And then, for those people in groups named below, address how to continue things that the child(ren) (and the parents) benefited from; for example, godparents, a couple that is asked to be the child’s legal guardians in the event of the deaths of both parents, those who invited the child(ren) to come along with them to the park, the community swimming pool, etc., those who have something special at their home or business (for example, horses, or a fantastic model train setup) that the child(ren) likes to visit, someone whose son or daughter would babysit the child(ren), and so on. These important people include: 

the divorced couple’s individual and mutual friends; 

friends in the community (such as from a shared hobby, a shared faith, people in the neighborhood, members of an adoptive, foster, or FASD parenting group, other “special needs parents,” from the child’s school, and so on. 

Aside from putting some thought into maintaining these human support resources post-divorce, research things that can help individuals with FASD in planning for events that may happen in the future that the divorcing couple would have talked about together had they not been divorced. These include topics such as special needs summer camps, after-school childcare, support animals, academic tutors, guitar lessons, religious events such as a bar/bat mitzvah or a confirmation, or other special resources. 

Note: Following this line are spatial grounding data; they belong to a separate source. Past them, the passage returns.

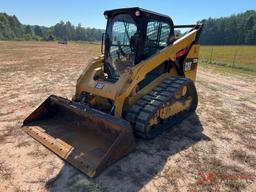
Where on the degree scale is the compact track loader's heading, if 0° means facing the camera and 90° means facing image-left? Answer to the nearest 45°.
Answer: approximately 45°
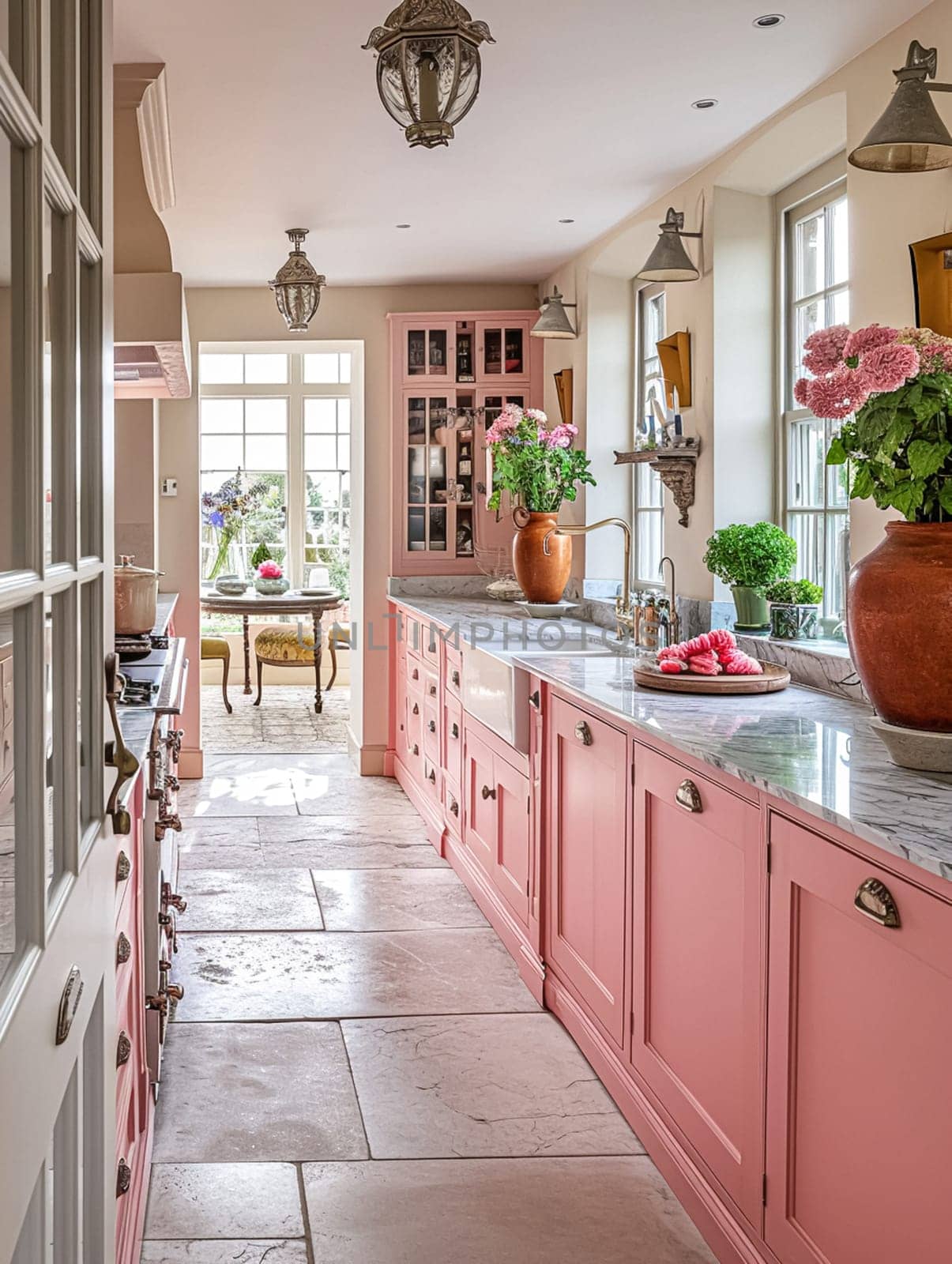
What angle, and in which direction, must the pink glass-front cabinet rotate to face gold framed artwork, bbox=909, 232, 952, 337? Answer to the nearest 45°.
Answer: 0° — it already faces it

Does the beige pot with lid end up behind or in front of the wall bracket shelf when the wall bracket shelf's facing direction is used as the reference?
in front

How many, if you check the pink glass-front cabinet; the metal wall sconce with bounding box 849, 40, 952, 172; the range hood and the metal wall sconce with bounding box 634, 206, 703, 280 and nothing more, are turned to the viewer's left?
2

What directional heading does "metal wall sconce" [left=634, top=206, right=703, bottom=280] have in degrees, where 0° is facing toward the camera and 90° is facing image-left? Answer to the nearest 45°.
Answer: approximately 90°

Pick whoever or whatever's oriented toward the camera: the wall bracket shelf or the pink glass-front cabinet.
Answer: the pink glass-front cabinet

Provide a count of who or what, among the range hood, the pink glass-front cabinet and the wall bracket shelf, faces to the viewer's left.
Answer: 1

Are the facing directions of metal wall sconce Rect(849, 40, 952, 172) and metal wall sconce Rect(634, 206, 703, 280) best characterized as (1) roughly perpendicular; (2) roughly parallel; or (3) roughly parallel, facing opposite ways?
roughly parallel

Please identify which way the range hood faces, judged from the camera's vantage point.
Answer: facing to the right of the viewer

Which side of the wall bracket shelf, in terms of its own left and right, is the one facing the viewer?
left

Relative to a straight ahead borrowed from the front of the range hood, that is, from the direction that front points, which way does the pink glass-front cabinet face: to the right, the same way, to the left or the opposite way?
to the right

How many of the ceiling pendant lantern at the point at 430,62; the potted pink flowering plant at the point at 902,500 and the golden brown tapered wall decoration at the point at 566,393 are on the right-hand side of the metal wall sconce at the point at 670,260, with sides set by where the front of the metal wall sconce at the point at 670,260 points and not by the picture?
1

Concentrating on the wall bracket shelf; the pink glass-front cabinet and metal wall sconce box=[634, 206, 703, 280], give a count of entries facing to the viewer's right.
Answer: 0

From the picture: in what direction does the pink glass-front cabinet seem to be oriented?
toward the camera
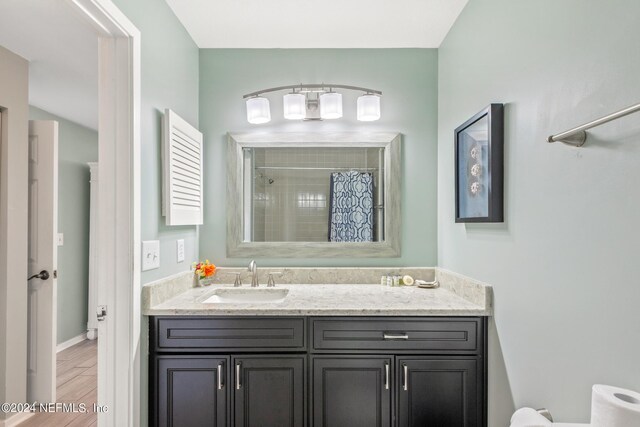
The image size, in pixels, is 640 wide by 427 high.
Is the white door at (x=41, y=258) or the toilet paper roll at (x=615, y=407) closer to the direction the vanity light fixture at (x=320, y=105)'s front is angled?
the toilet paper roll

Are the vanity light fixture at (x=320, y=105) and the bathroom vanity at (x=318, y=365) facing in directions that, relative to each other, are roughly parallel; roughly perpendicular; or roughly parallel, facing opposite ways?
roughly parallel

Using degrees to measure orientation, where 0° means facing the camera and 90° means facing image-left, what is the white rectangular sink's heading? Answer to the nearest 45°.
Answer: approximately 0°

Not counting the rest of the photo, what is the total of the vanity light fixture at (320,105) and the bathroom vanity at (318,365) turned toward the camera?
2

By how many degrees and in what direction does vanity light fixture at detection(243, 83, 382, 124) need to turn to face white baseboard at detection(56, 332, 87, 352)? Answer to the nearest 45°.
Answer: approximately 135° to its right

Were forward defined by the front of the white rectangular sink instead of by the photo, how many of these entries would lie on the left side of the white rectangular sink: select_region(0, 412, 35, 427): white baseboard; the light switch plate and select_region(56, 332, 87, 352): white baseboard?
0

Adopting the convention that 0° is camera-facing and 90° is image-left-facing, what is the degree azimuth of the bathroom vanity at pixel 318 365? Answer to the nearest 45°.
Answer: approximately 0°

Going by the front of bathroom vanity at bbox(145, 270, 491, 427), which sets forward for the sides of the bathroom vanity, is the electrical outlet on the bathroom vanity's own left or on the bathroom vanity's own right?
on the bathroom vanity's own right

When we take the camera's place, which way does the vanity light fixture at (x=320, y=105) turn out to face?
facing the viewer

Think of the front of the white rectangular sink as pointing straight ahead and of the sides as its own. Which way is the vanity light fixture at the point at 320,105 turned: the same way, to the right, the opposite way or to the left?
the same way
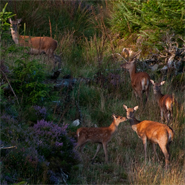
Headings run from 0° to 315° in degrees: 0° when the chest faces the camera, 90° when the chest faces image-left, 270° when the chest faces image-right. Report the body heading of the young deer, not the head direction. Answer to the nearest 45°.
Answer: approximately 270°

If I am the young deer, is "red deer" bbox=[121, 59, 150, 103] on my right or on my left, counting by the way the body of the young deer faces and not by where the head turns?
on my left

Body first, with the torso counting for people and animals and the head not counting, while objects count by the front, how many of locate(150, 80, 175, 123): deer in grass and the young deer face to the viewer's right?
1

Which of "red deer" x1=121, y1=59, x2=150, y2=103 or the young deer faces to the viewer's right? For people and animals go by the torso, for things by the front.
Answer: the young deer

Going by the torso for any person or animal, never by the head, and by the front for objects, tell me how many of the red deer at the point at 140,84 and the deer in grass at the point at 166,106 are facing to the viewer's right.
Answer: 0

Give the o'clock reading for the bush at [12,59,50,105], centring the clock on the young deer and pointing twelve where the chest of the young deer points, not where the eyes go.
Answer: The bush is roughly at 7 o'clock from the young deer.

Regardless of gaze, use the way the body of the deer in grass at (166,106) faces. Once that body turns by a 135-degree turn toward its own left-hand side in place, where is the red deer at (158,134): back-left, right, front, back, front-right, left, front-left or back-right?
front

There should be specific items, or categories of items, such as educational supports, social skills supports, etc., that the attorney should insist upon during settlement discussions that need to be added to a support budget for when the time comes, so that the amount of child or spousal support doesn’t shrink as the child with FASD gets older. The attorney needs to be able to document future anticipated costs. 

Enough information needs to be provided to influence the family law judge to avoid ruling that, as soon as the young FASD-affected child is in school all day, the caregiving parent must find a part-time job, or must get training so they can work while (s)he is in school; and so the non-custodial parent’s financial obligations don’t shrink just when the costs associated with raising a child with FASD start to increase. 

Marriage difficulties and divorce are quite common in families that have one or more children with a disability. Establishing and maintaining a community of support will help immensely during these rough times.